Joey answered with complete authority, “The ‘A’ is for astronomy, because there is nowhere in South Carolina where you can get a better glimpse of the stars.”
Martin narrowed his eyes at his dad, unsure whether he was serious—but the giant telescope made the statement easy to believe.
When the kids were babies, Joey and I had been as fascinating as magicians to them. We could solve any problem, answer any question, and even make fears disappear. Heck, back then, peek-a-boo seemed like a magician’s revelation. Monique and Martin aren’t so easy to impress these days, but Joey and I continue to try. Make no mistake; they’re wonderful kids, but lately I’ve gotten the feeling that our family outings consist of two excited adults and a couple of jaded kids who are just humoring us with their “Wow, Mom,” and their “That’s really neat, Dad.”
This was already different, though, as we moved inside to the Boeing Observatory and Monique climbed up the ladder to look through the massive Alvan Clark telescope. Monique thought the celestial dusting of stars looked like cotton candy, and when I took my turn looking into the cosmos, I decided I agreed with her. The nebula, where stars were born more than 1,000 light years away, really did have the same design aesthetic as cotton candy—airy and visually fluffy, but with bursts of light thrown in. While visitors can look at the sun during the day, we were excited to explore the nighttime sky with the Second Shift experience.
As we took turns looking through the telescope, Martin and Joey began to have a discussion about the amount of glass making up the outside of the building and the sheer magnitude of the window washing required. When they both folded their arms across their respective chests, a couple of guys shooting the breeze, I had to stifle a giggle.

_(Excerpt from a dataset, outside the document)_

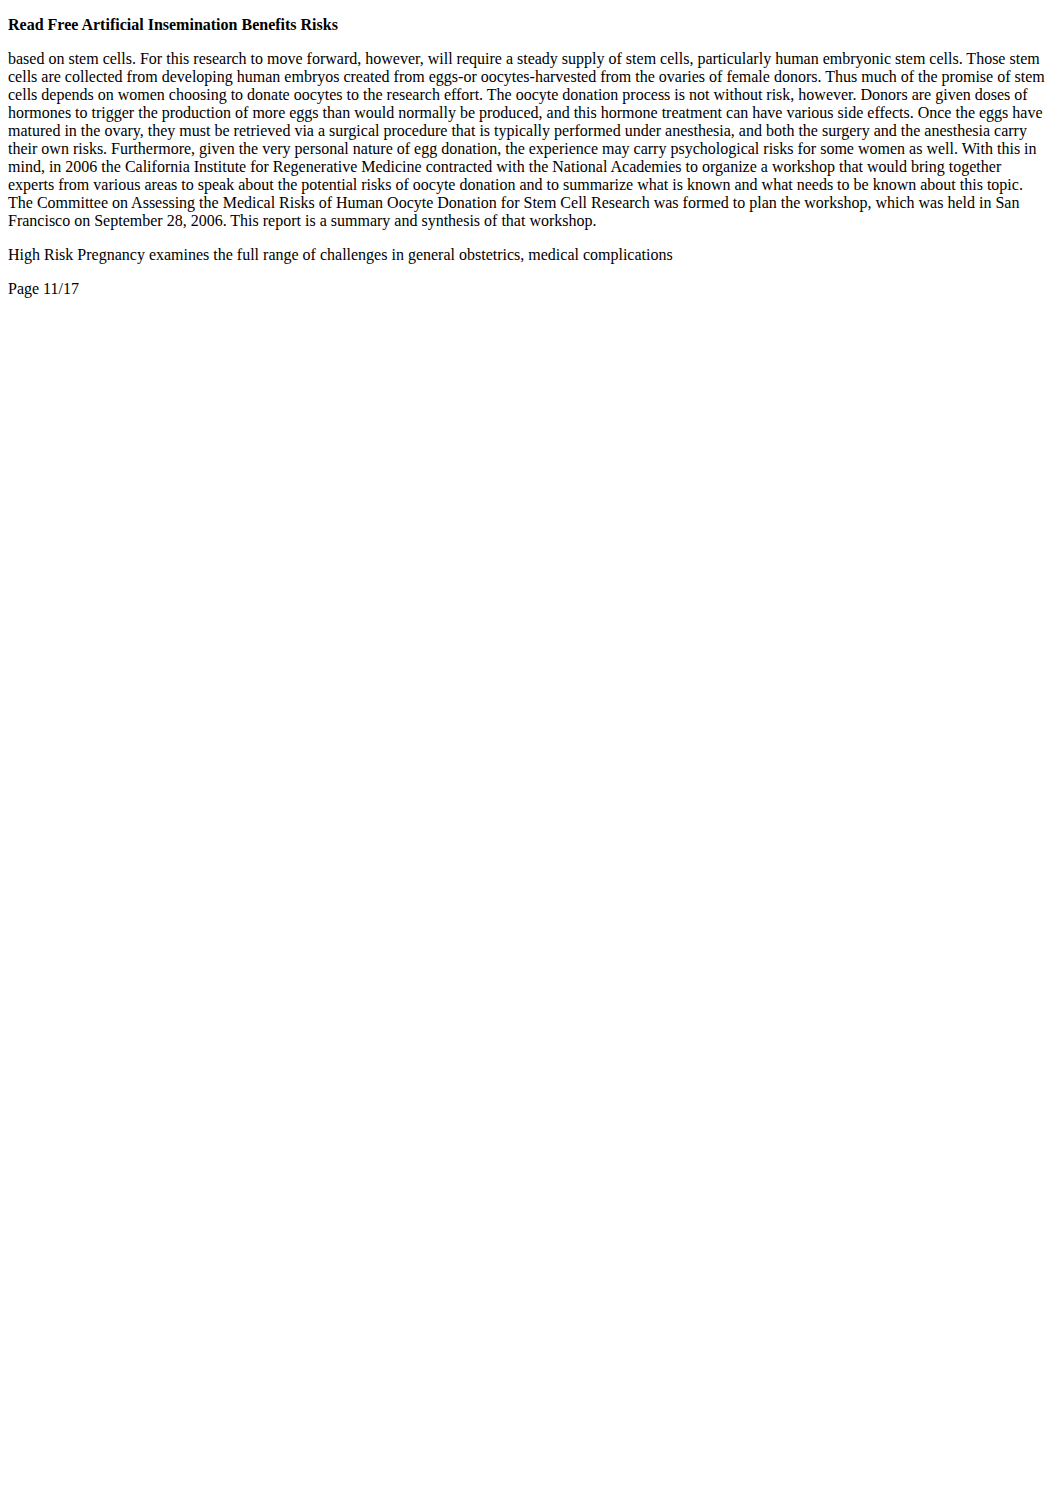Read Free Artificial Insemination Benefits Risks
based on stem cells. For this research to move forward, however, will require a steady supply of stem cells, particularly human embryonic stem cells. Those stem cells are collected from developing human embryos created from eggs-or oocytes-harvested from the ovaries of female donors. Thus much of the promise of stem cells depends on women choosing to donate oocytes to the research effort. The oocyte donation process is not without risk, however. Donors are given doses of hormones to trigger the production of more eggs than would normally be produced, and this hormone treatment can have various side effects. Once the eggs have matured in the ovary, they must be retrieved via a surgical procedure that is typically performed under anesthesia, and both the surgery and the anesthesia carry their own risks. Furthermore, given the very personal nature of egg donation, the experience may carry psychological risks for some women as well. With this in mind, in 2006 the California Institute for Regenerative Medicine contracted with the National Academies to organize a workshop that would bring together experts from various areas to speak about the potential risks of oocyte donation and to summarize what is known and what needs to be known about this topic. The Committee on Assessing the Medical Risks of Human Oocyte Donation for Stem Cell Research was formed to plan the workshop, which was held in San Francisco on September 28, 2006. This report is a summary and synthesis of that workshop.
High Risk Pregnancy examines the full range of challenges in general obstetrics, medical complications
Page 11/17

Monique was less circumspect when she joined the conversation. “They have a telescope that lets you see deep space!” she reminded them. “Do you really think they are going to have trouble washing a few windows?”
The guys conceded the point with matching shrugs, but we all seemed to have caught the technology bug and eagerly explored the museum’s exhibits. I especially got into “Science and Technology,” on the third floor—the exhibit featured evolving technology in South Carolina like the invention of LASER and its predecessor, MASER. Beyond that, there was everything from submarines to trains, to airplanes and cutting-edge tech. There was a kind of magic here, too. Joey and I became experts alongside the kids, learning about how things worked and the perseverance that turned dreams into realities. However, nothing could be a better illustration of contemporary technology than the 4-D theater.

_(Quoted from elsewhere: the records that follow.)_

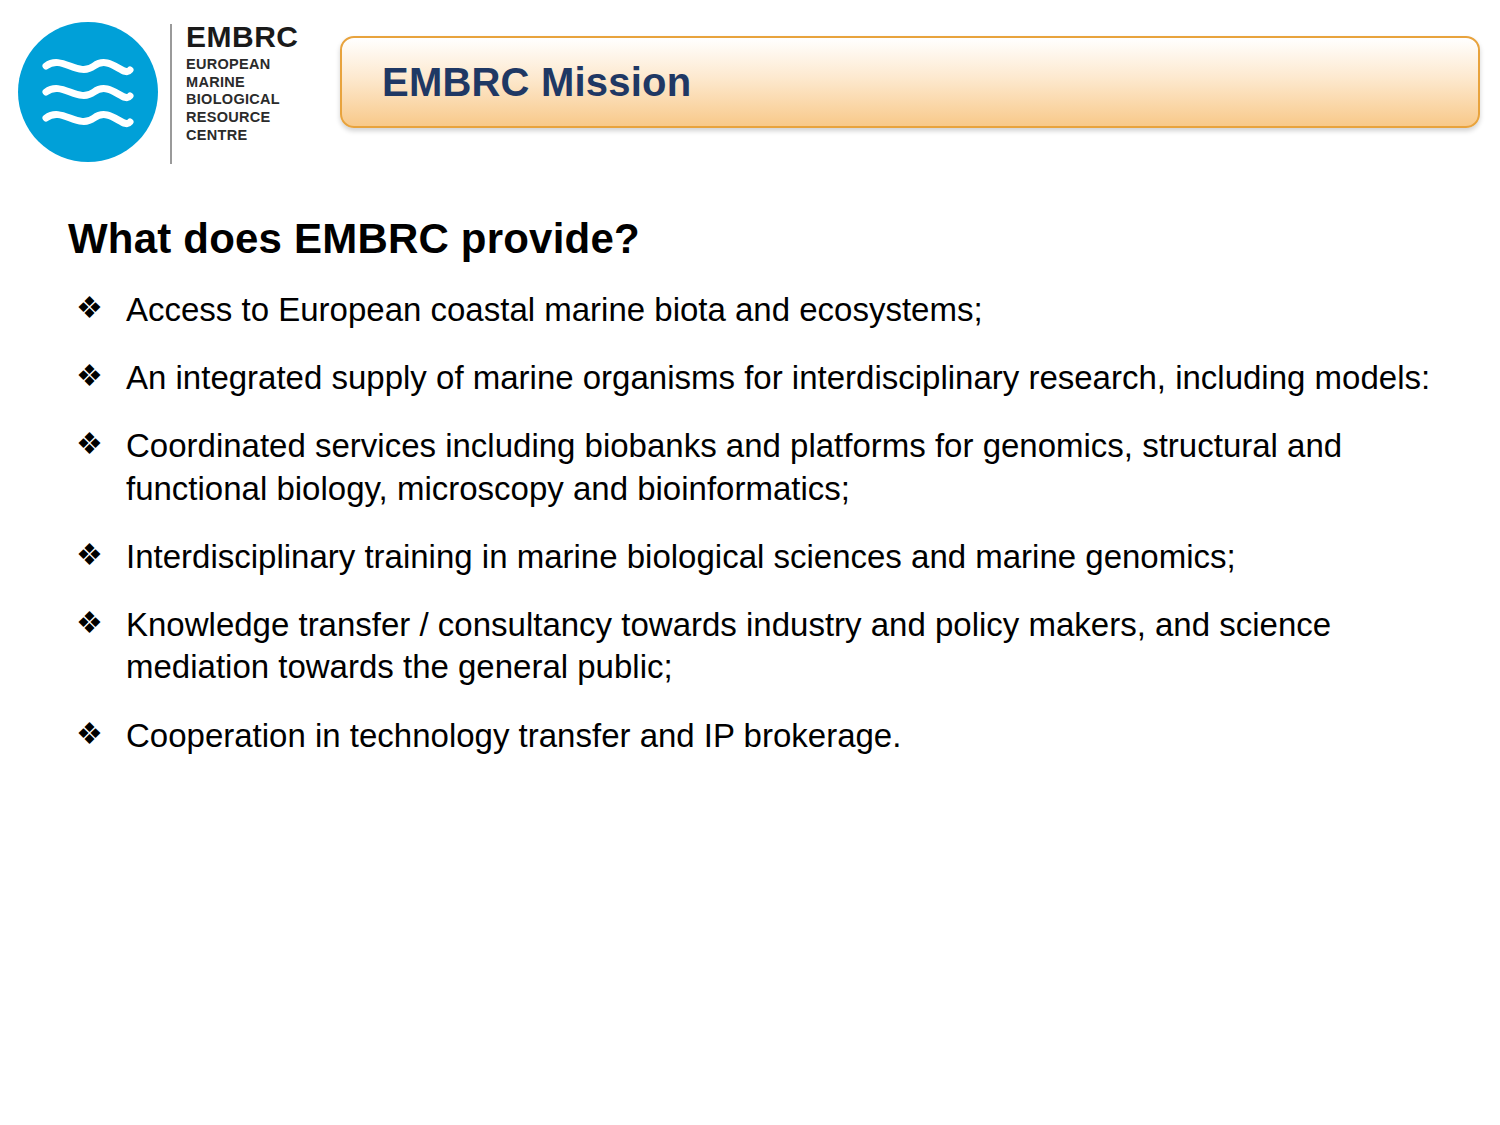EMBRC
EUROPEAN
MARINE
BIOLOGICAL
RESOURCE
CENTRE
EMBRC Mission
What does EMBRC provide?
Access to European coastal marine biota and ecosystems;
An integrated supply of marine organisms for interdisciplinary research, including models:
Coordinated services including biobanks and platforms for genomics, structural and functional biology, microscopy and bioinformatics;
Interdisciplinary training in marine biological sciences and marine genomics;
Knowledge transfer / consultancy towards industry and policy makers, and science mediation towards the general public;
Cooperation in technology transfer and IP brokerage.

Joey had told the kids that it was like a 3-D movie that came with smell-a-vision, but he had ridiculously undersold it. We sat in on Planet Earth and found that the 4-D theater involves all the senses, including sea spray on your face, wind in your hair, and a seat that vibrates in concert with the rumble from the film. Do I wish that I wasn’t the one who screamed and jumped out of her seat when something brushed the back of my leg? Sure I do, but I can’t remember the last time we all laughed so hard.

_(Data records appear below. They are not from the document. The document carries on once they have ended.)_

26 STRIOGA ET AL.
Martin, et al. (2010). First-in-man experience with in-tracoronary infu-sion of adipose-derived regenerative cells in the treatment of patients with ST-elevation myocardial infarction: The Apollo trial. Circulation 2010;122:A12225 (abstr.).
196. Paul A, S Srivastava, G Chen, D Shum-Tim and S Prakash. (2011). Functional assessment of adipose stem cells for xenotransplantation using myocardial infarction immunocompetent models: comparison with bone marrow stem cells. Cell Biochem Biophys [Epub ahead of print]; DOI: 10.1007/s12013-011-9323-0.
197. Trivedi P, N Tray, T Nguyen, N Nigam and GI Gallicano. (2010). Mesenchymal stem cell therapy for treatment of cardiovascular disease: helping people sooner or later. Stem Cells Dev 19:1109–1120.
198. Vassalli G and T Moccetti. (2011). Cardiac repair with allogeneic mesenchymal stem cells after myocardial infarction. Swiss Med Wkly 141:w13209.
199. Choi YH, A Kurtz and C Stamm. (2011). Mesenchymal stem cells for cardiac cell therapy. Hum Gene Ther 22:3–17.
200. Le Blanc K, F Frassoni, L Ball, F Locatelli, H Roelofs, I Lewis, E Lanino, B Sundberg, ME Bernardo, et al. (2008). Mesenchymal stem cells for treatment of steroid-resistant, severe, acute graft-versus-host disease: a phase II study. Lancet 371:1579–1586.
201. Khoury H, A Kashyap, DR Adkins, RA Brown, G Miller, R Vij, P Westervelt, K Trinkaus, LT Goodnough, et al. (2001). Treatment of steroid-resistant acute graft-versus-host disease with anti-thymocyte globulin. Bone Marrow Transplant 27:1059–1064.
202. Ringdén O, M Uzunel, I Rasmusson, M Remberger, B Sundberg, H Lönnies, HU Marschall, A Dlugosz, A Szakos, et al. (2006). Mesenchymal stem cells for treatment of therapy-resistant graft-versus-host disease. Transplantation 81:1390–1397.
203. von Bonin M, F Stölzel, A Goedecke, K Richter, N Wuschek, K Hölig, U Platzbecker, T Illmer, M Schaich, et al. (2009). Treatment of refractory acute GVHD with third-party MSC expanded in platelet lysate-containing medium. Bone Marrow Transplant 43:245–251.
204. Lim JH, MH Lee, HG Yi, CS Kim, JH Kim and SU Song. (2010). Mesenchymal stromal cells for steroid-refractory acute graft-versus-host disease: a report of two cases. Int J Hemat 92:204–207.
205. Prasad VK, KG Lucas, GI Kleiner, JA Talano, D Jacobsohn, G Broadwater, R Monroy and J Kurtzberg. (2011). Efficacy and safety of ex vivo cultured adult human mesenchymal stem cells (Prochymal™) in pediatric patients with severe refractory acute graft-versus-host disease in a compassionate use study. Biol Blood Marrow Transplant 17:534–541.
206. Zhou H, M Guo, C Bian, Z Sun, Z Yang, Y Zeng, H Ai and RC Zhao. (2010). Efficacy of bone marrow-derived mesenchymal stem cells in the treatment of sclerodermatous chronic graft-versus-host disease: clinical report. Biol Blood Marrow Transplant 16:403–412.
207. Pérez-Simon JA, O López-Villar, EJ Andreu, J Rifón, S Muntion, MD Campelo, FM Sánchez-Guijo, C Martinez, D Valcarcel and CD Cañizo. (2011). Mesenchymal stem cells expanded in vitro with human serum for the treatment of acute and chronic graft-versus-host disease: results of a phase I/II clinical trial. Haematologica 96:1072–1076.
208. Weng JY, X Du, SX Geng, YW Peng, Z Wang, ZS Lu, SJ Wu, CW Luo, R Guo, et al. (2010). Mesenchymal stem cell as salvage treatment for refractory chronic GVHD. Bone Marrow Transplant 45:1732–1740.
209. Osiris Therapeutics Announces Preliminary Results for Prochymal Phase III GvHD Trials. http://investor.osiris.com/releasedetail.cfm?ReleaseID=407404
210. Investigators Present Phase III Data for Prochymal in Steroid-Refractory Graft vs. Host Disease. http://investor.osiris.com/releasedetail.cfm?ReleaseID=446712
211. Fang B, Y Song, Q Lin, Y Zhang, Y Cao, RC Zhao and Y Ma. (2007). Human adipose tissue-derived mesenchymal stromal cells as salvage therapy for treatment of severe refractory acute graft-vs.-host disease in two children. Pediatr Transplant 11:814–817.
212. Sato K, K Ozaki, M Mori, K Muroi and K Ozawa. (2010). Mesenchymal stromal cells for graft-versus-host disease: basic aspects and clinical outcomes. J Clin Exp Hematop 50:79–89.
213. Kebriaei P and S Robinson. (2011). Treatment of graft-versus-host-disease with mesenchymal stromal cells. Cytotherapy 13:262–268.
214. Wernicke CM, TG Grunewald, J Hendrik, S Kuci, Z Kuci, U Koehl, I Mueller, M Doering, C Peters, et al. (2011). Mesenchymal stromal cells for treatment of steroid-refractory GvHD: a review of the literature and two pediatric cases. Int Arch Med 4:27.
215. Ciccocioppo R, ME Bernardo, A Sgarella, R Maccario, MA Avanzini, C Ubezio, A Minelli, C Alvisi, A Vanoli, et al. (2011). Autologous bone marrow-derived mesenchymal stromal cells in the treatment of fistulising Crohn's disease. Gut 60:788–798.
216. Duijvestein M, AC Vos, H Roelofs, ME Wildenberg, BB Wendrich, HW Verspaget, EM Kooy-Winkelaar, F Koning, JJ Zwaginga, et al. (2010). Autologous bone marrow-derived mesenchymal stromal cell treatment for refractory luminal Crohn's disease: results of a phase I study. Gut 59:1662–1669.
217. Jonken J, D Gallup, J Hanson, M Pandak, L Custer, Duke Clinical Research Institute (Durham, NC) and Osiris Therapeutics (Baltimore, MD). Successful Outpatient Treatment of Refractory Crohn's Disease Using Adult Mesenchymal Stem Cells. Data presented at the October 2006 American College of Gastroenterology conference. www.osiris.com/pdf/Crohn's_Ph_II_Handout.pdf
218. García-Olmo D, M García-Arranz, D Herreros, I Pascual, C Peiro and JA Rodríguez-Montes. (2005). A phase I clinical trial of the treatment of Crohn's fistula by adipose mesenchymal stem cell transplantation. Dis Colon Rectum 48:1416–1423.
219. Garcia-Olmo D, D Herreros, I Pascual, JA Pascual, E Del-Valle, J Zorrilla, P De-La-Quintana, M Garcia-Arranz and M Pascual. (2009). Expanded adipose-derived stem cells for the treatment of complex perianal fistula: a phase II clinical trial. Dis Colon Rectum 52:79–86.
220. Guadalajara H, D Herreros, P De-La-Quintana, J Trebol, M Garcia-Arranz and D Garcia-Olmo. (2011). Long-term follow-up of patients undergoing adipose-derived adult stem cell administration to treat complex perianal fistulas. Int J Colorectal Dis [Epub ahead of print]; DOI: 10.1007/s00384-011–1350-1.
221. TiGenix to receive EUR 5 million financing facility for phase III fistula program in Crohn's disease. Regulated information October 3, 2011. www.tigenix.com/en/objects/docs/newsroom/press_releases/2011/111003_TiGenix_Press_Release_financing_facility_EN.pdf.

When Martin and Monique explained to me that it was just a tickler, another part of the 4-D experience, I looked at them and realized something. We were all magicians now, taking turns delighting each other with what we knew or what we might discover. The Second Shift Twosday ended, and we left the museum that night with delight lingering on our faces. When I thought about my kids, I knew that we were just beginning a new phase in the magic of their childhoods and I couldn’t wait to discover the next big reveal.